Without its knowledge, U.S. says Egypt, UAE escalate regional power struggle.
CAIRO – Twice in the past seven days, Egypt and the United Arab Emirates have secretly launched airstrikes against Islamist-allied militias battling for control of Tripoli, Libya, four senior U.S. officials said, in a major escalation of a regional power struggle set off by Arab Spring revolts.
The United States, the officials said, was caught by surprise: Egypt and the Emirates, both close allies and military partners, acted without informing the U.S., leaving the Obama administration on the sidelines. Egyptian officials explicitly denied to U.S. diplomats that their military played any role in the operation, the officials said, in what appeared a new blow to already strained relations between leaders in Washington and Cairo.
The strikes in Tripoli are another salvo in a power struggle defined by old-style Arab autocrats battling Islamist movements seeking to overturn the old order.
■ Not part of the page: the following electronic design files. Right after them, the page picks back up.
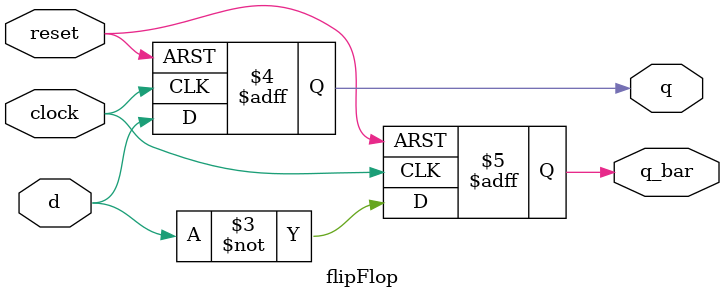
<source format=v>
`timescale 1ns/1ps

module flipFlop(
    input d,clock,reset,
    output q, q_bar);
    reg q,q_bar;

    always @ (posedge clock or negedge reset)
        begin
        if(reset == 0) begin
            q<=0;
            q_bar<= 1;
        end
        else begin
            q<=d;
            q_bar <= ~d;
        end
    end
endmodule
</source>
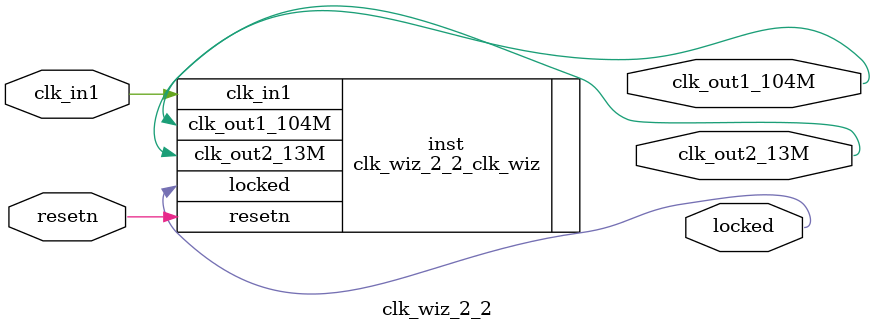
<source format=v>


`timescale 1ps/1ps

(* CORE_GENERATION_INFO = "clk_wiz_2_2,clk_wiz_v5_4_3_0,{component_name=clk_wiz_2_2,use_phase_alignment=true,use_min_o_jitter=true,use_max_i_jitter=false,use_dyn_phase_shift=false,use_inclk_switchover=false,use_dyn_reconfig=false,enable_axi=0,feedback_source=FDBK_AUTO,PRIMITIVE=PLL,num_out_clk=2,clkin1_period=5.000,clkin2_period=10.0,use_power_down=false,use_reset=true,use_locked=true,use_inclk_stopped=false,feedback_type=SINGLE,CLOCK_MGR_TYPE=NA,manual_override=false}" *)

module clk_wiz_2_2 
 (
  // Clock out ports
  output        clk_out1_104M,
  output        clk_out2_13M,
  // Status and control signals
  input         resetn,
  output        locked,
 // Clock in ports
  input         clk_in1
 );

  clk_wiz_2_2_clk_wiz inst
  (
  // Clock out ports  
  .clk_out1_104M(clk_out1_104M),
  .clk_out2_13M(clk_out2_13M),
  // Status and control signals               
  .resetn(resetn), 
  .locked(locked),
 // Clock in ports
  .clk_in1(clk_in1)
  );

endmodule

</source>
Since the military ouster of the Islamist president in Egypt last year, the new government and its backers in Saudi Arabia and the United Arab Emirates have launched a campaign across the region — in the news media, in politics and diplomacy, and by arming local proxies — to roll back what they see as an existential threat to their authority posed by Islamist groups like the Muslim Brotherhood.
Arrayed against them and backing the Islamists are the rival states of Turkey and Qatar.
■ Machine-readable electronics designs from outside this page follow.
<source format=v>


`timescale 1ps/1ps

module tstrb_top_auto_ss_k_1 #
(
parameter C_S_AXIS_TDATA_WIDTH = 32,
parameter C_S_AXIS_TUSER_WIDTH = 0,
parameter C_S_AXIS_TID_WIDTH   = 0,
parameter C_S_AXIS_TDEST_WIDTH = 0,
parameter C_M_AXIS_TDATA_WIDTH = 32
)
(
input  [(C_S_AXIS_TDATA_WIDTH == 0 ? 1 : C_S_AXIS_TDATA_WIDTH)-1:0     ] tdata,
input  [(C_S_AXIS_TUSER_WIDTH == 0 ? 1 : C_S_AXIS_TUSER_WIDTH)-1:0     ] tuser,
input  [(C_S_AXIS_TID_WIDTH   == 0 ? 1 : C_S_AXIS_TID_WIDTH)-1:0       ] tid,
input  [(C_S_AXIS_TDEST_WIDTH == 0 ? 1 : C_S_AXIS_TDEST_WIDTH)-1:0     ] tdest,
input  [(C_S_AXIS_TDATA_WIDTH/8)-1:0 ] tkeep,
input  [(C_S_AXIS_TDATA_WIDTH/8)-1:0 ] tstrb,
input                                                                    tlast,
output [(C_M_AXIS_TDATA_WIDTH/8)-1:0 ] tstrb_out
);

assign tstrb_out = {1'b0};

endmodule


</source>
U.S. officials said the Egyptians and the Emirates had teamed up against an Islamist target inside Libya at least once before. In recent months, the officials said, teams of “special forces” operating out of Egypt but possibly composed primarily of Emirates had also successfully destroyed an Islamist camp near the eastern Libyan city of Derna, an extremist stronghold.
Several officials said in recent days that U.S. diplomats were fuming about the airstrikes, believing the intervention could further inflame the Libyan conflict as the United Nations and Western powers are seeking to broker a peaceful resolution.
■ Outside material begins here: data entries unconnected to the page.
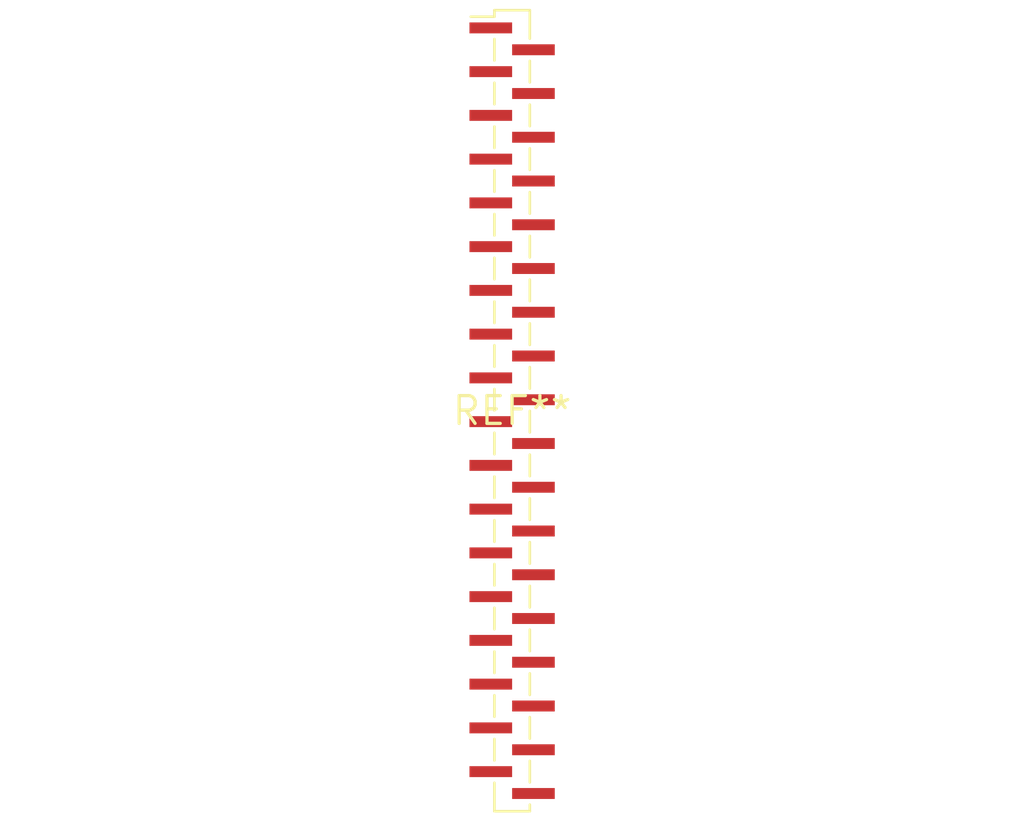
<source format=kicad_pcb>
(kicad_pcb (version 20240108) (generator pcbnew)

  (general
    (thickness 1.6)
  )

  (paper "A4")
  (layers
    (0 "F.Cu" signal)
    (31 "B.Cu" signal)
    (32 "B.Adhes" user "B.Adhesive")
    (33 "F.Adhes" user "F.Adhesive")
    (34 "B.Paste" user)
    (35 "F.Paste" user)
    (36 "B.SilkS" user "B.Silkscreen")
    (37 "F.SilkS" user "F.Silkscreen")
    (38 "B.Mask" user)
    (39 "F.Mask" user)
    (40 "Dwgs.User" user "User.Drawings")
    (41 "Cmts.User" user "User.Comments")
    (42 "Eco1.User" user "User.Eco1")
    (43 "Eco2.User" user "User.Eco2")
    (44 "Edge.Cuts" user)
    (45 "Margin" user)
    (46 "B.CrtYd" user "B.Courtyard")
    (47 "F.CrtYd" user "F.Courtyard")
    (48 "B.Fab" user)
    (49 "F.Fab" user)
    (50 "User.1" user)
    (51 "User.2" user)
    (52 "User.3" user)
    (53 "User.4" user)
    (54 "User.5" user)
    (55 "User.6" user)
    (56 "User.7" user)
    (57 "User.8" user)
    (58 "User.9" user)
  )

  (setup
    (pad_to_mask_clearance 0)
    (pcbplotparams
      (layerselection 0x00010fc_ffffffff)
      (plot_on_all_layers_selection 0x0000000_00000000)
      (disableapertmacros false)
      (usegerberextensions false)
      (usegerberattributes false)
      (usegerberadvancedattributes false)
      (creategerberjobfile false)
      (dashed_line_dash_ratio 12.000000)
      (dashed_line_gap_ratio 3.000000)
      (svgprecision 4)
      (plotframeref false)
      (viasonmask false)
      (mode 1)
      (useauxorigin false)
      (hpglpennumber 1)
      (hpglpenspeed 20)
      (hpglpendiameter 15.000000)
      (dxfpolygonmode false)
      (dxfimperialunits false)
      (dxfusepcbnewfont false)
      (psnegative false)
      (psa4output false)
      (plotreference false)
      (plotvalue false)
      (plotinvisibletext false)
      (sketchpadsonfab false)
      (subtractmaskfromsilk false)
      (outputformat 1)
      (mirror false)
      (drillshape 1)
      (scaleselection 1)
      (outputdirectory "")
    )
  )

  (net 0 "")

  (footprint "PinSocket_1x36_P1.00mm_Vertical_SMD_Pin1Left" (layer "F.Cu") (at 0 0))

)

</source>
Officials said the government of Qatar has already provided weapons and support to the Islamist-aligned forces inside Libya, so the new strikes represent a shift from a battle of proxies to direct involvement. It could also set off an arms race on both sides.
“We don’t see this as constructive at all,” said one senior U.S. official.
So far, counterproductive
The strikes also have, so far, proved counterproductive. Islamist-aligned militias fighting for control of Tripoli successfully seized its main airport just hours after they were hit with the second round of strikes.
“In every arena — in Syria, Iraq, Gaza, Libya, even what happened in Egypt — this regional polarization, with Saudi Arabia and the UAE on one side and Qatar and Turkey on the other, has proved to be a gigantic impediment to international efforts to resolve any of these crises,” said Michele Dunne, a senior associate at the Carnegie Endowment for International Peace and a former Middle East specialist the State Department.
Egypt’s role, the U.S. officials said, was to provide bases for the launch of the strikes. Egyptian President Abdel Fattah el-Sissi and other officials have issued vigorous-sounding but carefully worded public statements denying any direct action by Egyptian forces in Libya.
“There are no Egyptian aircraft or forces in Libya, and no Egyptian aircraft participated in military action inside Libya,” El-Sissi said on Sunday, the state news agency reported.
In private, the officials said, the Egyptian denials had been more sweeping.
The officials said the UAE — which boasts one of the most effective air forces in the Arab world, thanks to U.S. equipment and training — provided the pilots, warplanes and aerial refueling planes necessary for the fighters to bomb Tripoli out of bases in Egypt. It was unclear if the planes or munitions were U.S.-made.
The UAE has not commented directly on the strikes but came close to denying a role. On Monday, an Emirati state newspaper printed a statement from Anwar Gargash, minister of state for Foreign Affairs, calling any claims about an Emirati role in the attacks “a diversion” from the Libyans’ desire for “stability” and rejection of the Islamists.
‘Cloak of religion’
The allegations, he said, came from a group who “wanted to use the cloak of religion to achieve its political objectives” and “the people discovered its lies and failures.”
The UAE was once considered a sidekick to Saudi Arabia, a regional heavyweight and the dominant power among the Arab monarchies of the Persian Gulf. The Saudi rulers, who draw their own legitimacy from a puritanical understanding of Islam, have long feared the threat of other religious political movements, especially the well-organized and widespread Muslim Brotherhood.